# EXERCISE GOAL
All lines after the one containing "pinky tip: (568, 535)", together with that line itself, should be written out exactly, down to the last line of the entries below.

# INPUT MATERIAL
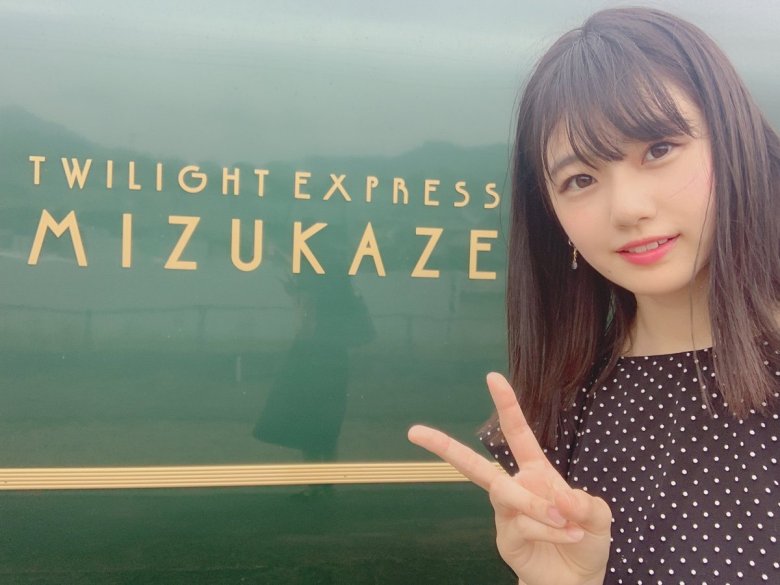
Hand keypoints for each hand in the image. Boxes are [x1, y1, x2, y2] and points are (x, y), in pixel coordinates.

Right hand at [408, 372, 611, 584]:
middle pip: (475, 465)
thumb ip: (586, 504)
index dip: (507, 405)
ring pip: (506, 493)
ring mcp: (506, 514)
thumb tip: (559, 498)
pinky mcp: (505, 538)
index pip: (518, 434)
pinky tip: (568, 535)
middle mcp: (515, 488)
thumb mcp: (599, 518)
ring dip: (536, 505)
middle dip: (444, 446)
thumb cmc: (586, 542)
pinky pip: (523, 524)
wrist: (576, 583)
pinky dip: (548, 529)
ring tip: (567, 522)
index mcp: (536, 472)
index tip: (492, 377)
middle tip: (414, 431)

# SOLUTION BELOW
pinky tip: (568, 535)
middle mcp: (515, 488)
thumb mcp: (599, 518)
ring dip: (536, 505)
middle dip: (444, 446)
thumb cmc: (586, 542)
pinky pip: (523, 524)
wrist: (576, 583)
pinky dip: (548, 529)
ring tip: (567, 522)
index mcp: (536, 472)
index tip: (492, 377)
middle tip: (414, 431)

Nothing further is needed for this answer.